Work to complete:
Check every line in the listing below for "pixel". Copy the ones where it occurs.

Extracted records: Begin

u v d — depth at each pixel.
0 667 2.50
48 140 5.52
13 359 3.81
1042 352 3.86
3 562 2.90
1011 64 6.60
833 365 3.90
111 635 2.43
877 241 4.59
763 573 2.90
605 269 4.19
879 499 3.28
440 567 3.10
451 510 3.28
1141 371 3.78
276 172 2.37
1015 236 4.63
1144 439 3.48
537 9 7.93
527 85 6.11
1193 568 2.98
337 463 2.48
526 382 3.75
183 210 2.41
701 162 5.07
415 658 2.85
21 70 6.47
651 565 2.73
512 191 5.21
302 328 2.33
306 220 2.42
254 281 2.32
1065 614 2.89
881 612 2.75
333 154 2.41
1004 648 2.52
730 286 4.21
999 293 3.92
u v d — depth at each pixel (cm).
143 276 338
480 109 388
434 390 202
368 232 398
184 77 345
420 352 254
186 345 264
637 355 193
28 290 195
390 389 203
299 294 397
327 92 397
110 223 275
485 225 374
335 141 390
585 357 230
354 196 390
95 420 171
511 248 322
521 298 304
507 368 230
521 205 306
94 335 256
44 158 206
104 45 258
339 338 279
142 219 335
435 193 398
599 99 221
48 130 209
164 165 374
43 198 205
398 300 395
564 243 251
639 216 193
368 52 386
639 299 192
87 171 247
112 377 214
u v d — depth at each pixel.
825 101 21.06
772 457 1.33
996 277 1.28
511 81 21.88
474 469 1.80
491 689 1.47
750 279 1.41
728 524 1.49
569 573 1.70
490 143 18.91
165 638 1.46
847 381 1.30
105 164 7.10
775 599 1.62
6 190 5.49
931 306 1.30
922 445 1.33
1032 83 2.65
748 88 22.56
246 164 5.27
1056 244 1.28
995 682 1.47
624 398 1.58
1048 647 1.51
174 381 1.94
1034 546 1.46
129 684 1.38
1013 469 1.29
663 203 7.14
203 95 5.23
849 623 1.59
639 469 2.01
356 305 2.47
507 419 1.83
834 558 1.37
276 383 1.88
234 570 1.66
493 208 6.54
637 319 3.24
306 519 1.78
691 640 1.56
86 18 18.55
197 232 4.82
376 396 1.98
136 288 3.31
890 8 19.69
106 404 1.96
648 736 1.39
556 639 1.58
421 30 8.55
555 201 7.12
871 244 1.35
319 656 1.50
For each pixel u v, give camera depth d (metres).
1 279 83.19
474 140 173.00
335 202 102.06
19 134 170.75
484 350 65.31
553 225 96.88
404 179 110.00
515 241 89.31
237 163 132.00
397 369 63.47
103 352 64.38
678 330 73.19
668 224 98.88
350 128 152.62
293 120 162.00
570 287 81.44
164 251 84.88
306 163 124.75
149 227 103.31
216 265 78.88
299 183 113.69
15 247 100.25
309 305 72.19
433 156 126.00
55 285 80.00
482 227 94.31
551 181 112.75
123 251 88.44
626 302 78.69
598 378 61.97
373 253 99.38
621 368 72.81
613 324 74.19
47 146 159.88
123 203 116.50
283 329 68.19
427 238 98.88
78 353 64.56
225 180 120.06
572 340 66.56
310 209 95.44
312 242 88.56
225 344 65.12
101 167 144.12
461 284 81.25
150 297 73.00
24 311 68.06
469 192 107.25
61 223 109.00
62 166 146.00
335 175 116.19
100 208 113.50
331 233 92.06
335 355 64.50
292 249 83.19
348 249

Extracted records: End

Result of this task:
u v d — depth at each pixel.
u v d — depth at each pixel (cm).
u v d — depth at each pixel.
For each pixel u v, give camera depth d (metres).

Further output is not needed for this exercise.